*What you should do:* What is the number of lines in the records that contain "permanente"? Give only that number.
• • • •
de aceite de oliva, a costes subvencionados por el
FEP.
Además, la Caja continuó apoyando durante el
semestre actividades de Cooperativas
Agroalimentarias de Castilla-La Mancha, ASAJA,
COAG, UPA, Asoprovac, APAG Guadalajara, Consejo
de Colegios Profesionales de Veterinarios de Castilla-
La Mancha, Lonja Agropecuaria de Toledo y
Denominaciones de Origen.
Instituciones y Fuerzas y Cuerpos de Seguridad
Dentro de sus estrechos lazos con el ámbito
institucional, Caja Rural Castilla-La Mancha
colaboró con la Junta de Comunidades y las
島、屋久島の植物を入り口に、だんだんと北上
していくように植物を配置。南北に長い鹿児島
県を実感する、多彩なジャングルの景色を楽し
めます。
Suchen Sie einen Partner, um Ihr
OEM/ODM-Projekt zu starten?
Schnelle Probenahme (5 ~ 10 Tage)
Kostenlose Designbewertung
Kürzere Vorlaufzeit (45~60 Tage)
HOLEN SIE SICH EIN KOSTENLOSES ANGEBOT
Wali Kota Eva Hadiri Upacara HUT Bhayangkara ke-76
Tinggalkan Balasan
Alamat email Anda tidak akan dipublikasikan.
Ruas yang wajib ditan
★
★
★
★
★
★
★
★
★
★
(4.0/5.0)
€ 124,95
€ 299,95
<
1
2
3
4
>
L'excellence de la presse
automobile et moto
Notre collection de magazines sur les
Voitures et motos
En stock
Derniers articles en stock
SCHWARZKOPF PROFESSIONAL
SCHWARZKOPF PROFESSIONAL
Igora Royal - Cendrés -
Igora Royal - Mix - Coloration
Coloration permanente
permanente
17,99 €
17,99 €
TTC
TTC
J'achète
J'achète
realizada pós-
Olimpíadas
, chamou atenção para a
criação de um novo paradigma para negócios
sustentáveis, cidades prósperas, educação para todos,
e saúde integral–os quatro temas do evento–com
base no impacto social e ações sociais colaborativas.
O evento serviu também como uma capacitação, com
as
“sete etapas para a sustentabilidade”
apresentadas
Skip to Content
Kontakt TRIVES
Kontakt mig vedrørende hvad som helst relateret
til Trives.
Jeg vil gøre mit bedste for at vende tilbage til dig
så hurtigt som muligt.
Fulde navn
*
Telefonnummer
• • • •
*Your response:* 2